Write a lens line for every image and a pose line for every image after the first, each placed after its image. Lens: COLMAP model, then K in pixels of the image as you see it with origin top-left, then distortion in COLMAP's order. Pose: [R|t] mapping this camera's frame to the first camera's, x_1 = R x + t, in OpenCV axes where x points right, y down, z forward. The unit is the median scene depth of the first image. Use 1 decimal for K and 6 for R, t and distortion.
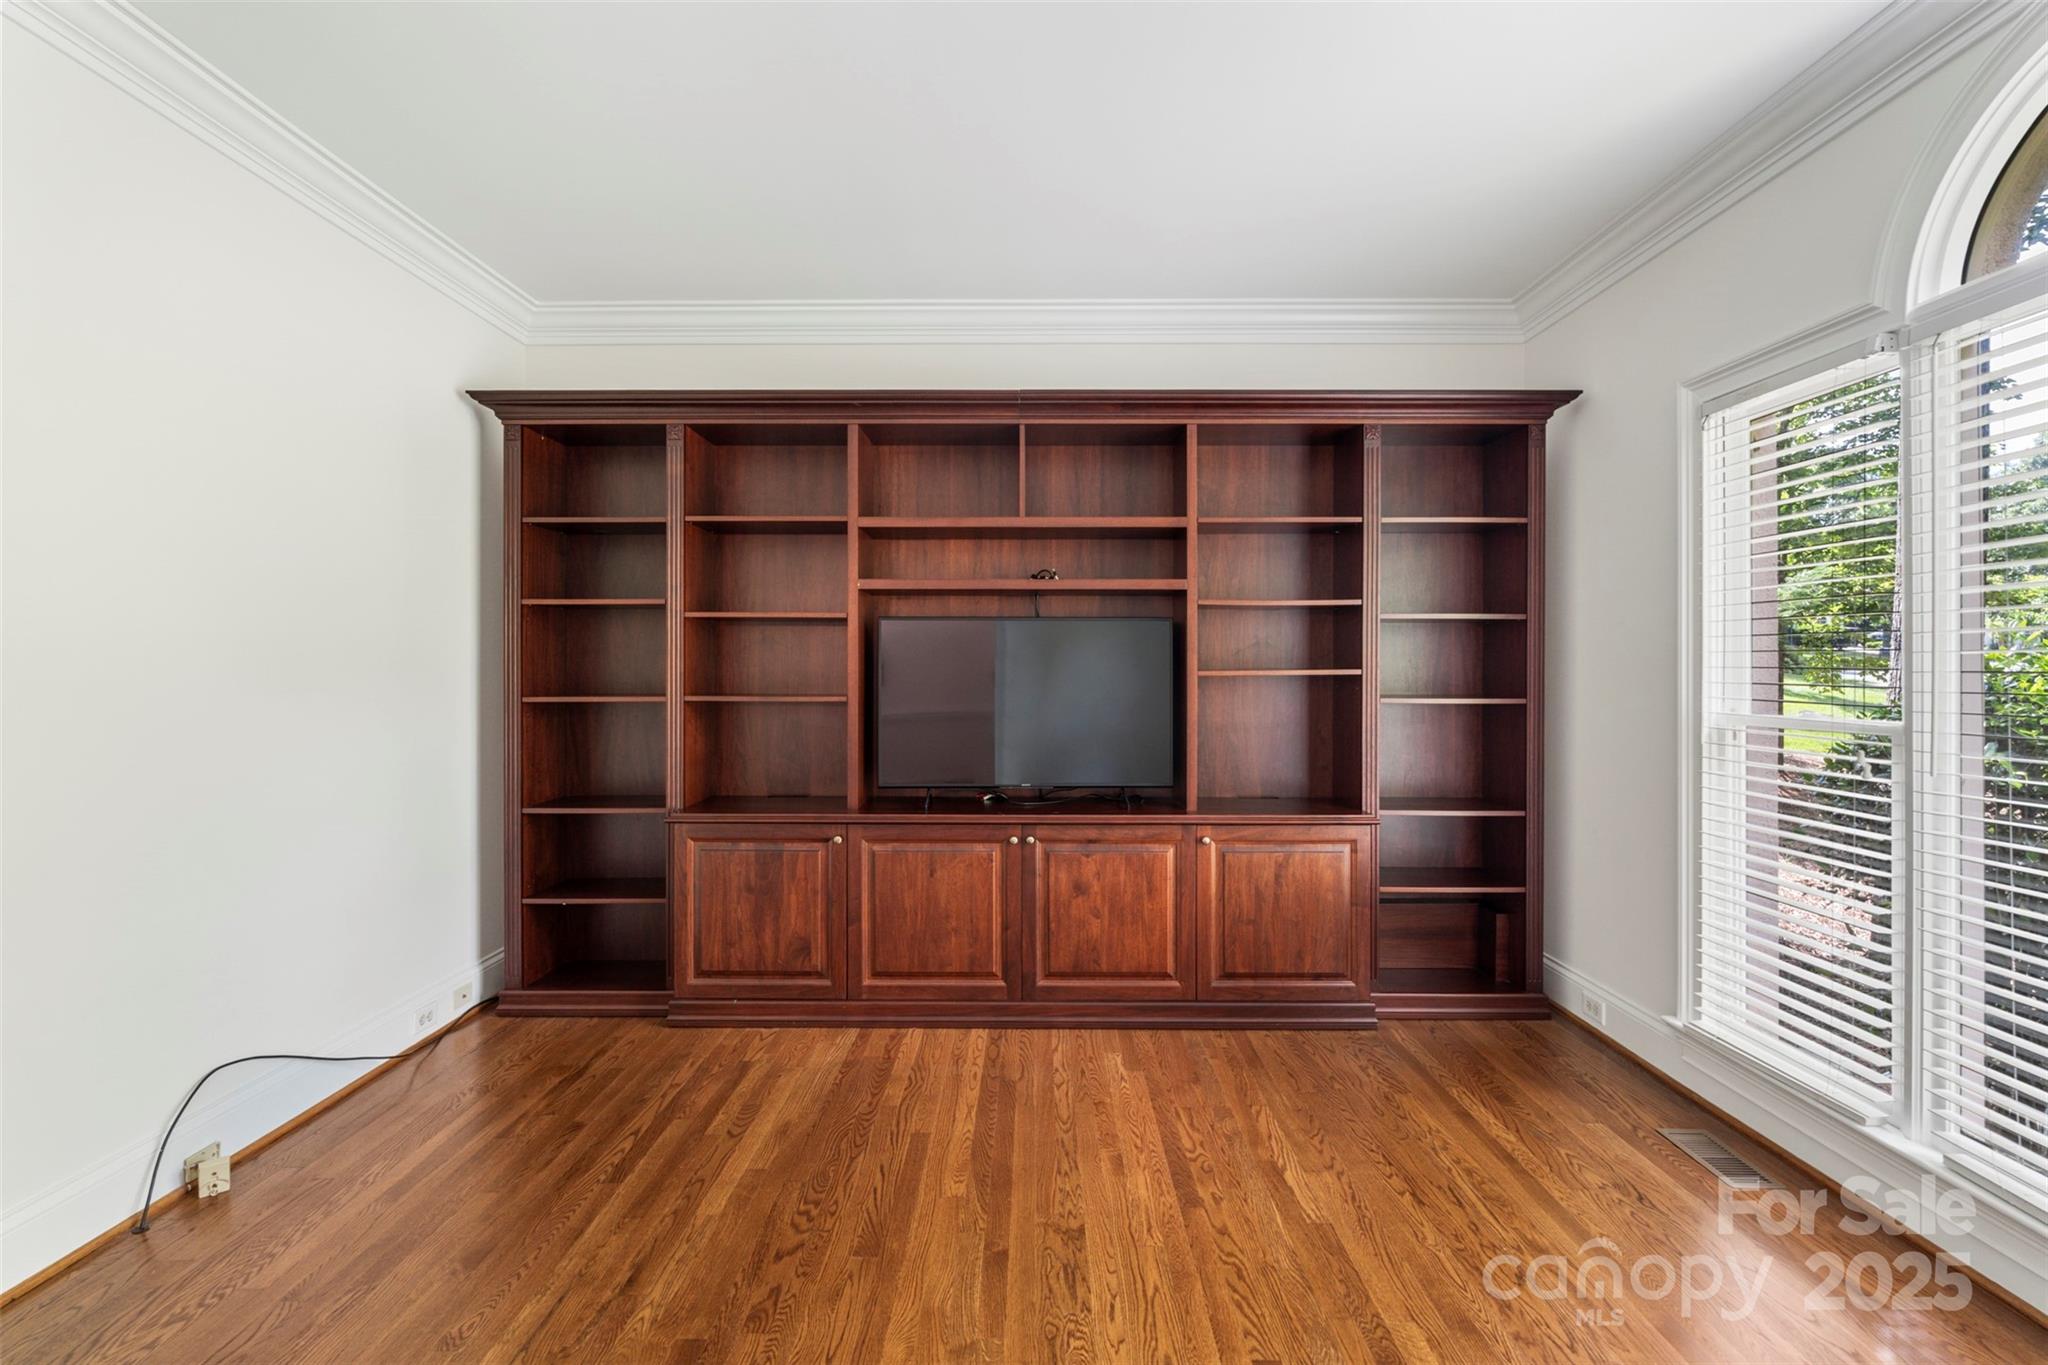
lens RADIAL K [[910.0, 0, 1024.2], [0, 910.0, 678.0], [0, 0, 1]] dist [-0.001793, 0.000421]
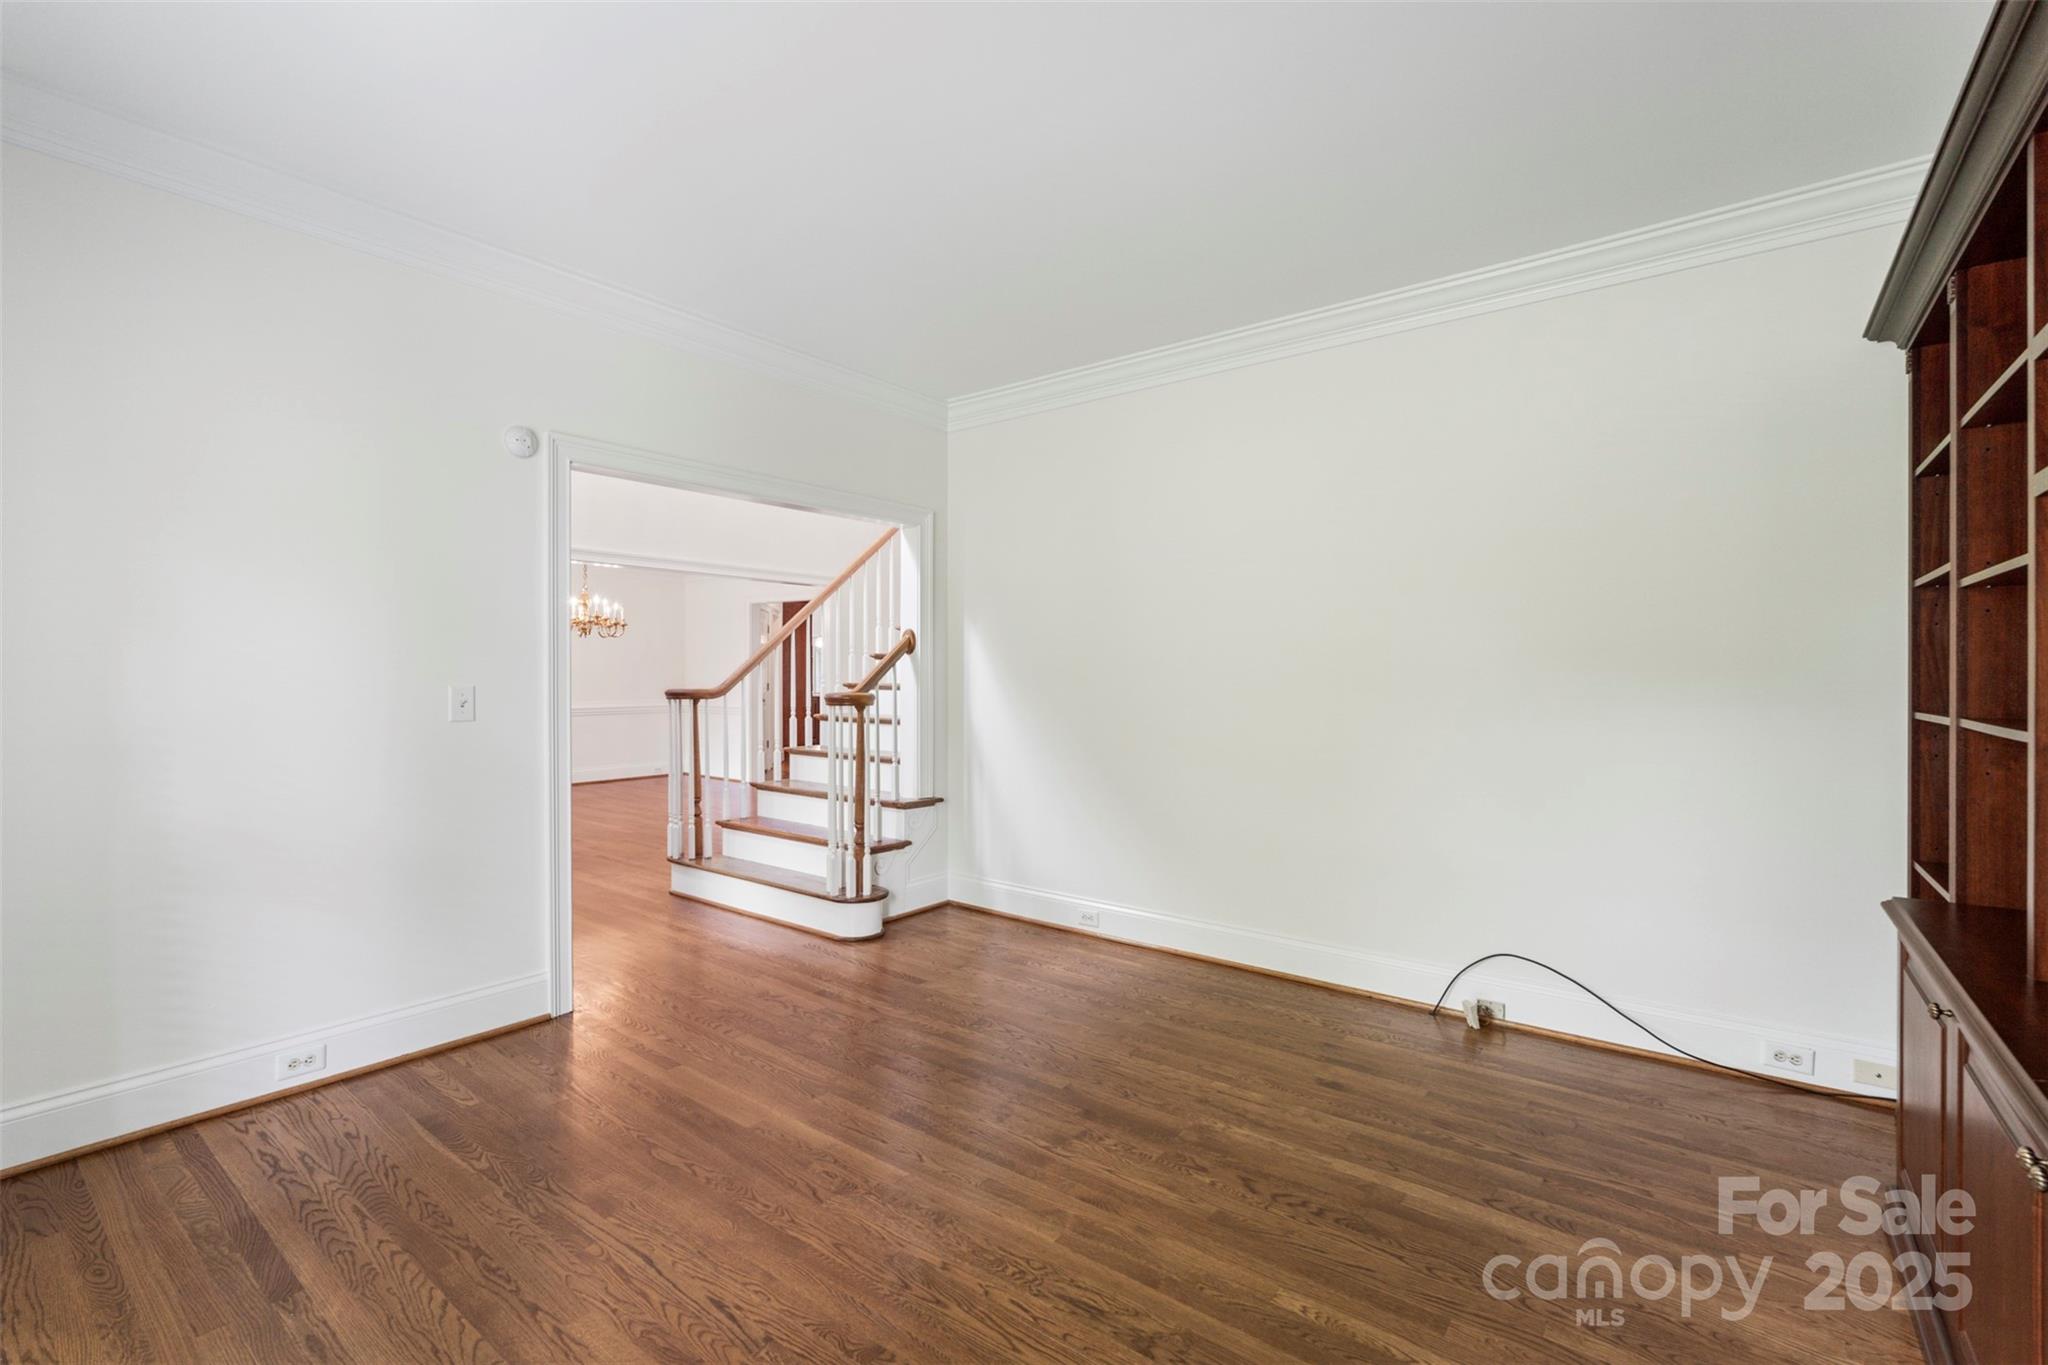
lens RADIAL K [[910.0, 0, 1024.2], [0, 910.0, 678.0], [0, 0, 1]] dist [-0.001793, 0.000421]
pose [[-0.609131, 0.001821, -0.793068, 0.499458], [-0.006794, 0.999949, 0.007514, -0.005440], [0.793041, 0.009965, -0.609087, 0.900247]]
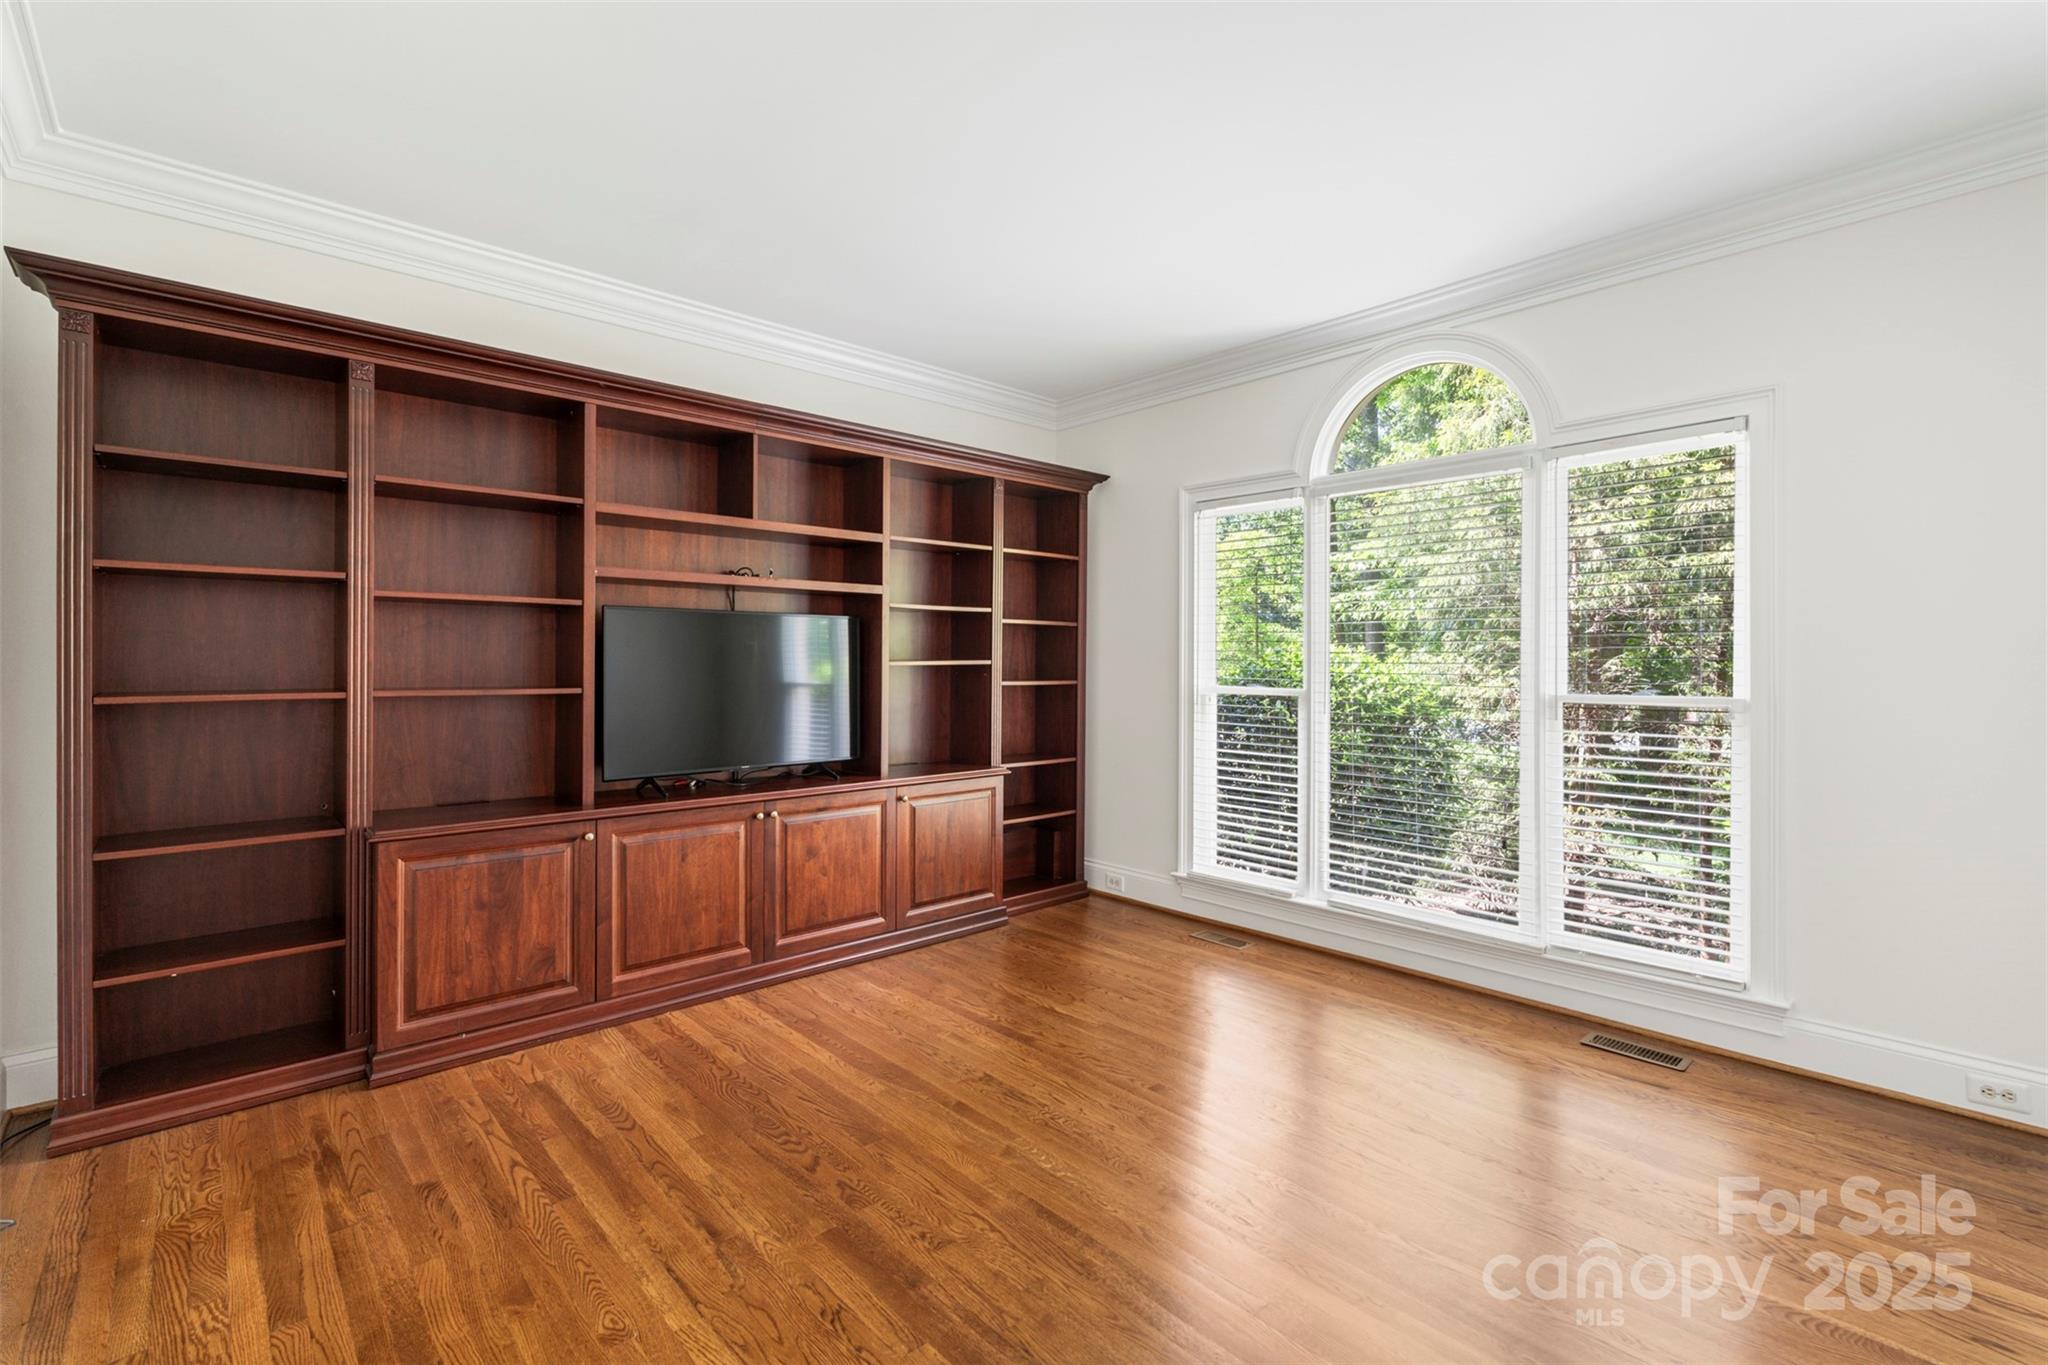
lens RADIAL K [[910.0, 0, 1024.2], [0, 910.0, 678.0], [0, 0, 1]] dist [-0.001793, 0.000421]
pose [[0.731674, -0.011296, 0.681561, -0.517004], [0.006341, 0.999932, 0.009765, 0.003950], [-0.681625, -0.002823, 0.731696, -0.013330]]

——————————

[WORK INSTRUCTIONS]: Rewrite the lines of this data as a numbered list, skipping any blank lines. Leave the pictures out.

[ANSWER AREA]:
1. Write a lens line for every image and a pose line for every image after the first, each placed after its image. Lens: COLMAP model, then K in pixels of the image as you see it with origin top-left, then distortion in COLMAP's order. Pose: [R|t] mapping this camera's frame to the first camera's, x_1 = R x + t, in OpenCV axes where x points right, y down, z forward. The unit is the median scene depth of the first image. Use 1 decimal for K and 6 for R, t and distortion.
2. lens RADIAL K [[910.0, 0, 1024.2], [0, 910.0, 678.0], [0, 0, 1]] dist [-0.001793, 0.000421]
3. lens RADIAL K [[910.0, 0, 1024.2], [0, 910.0, 678.0], [0, 0, 1]] dist [-0.001793, 0.000421]
4. pose [[-0.609131, 0.001821, -0.793068, 0.499458], [-0.006794, 0.999949, 0.007514, -0.005440], [0.793041, 0.009965, -0.609087, 0.900247]]
5. lens RADIAL K [[910.0, 0, 1024.2], [0, 910.0, 678.0], [0, 0, 1]] dist [-0.001793, 0.000421]
6. pose [[0.731674, -0.011296, 0.681561, -0.517004], [0.006341, 0.999932, 0.009765, 0.003950], [-0.681625, -0.002823, 0.731696, -0.013330]]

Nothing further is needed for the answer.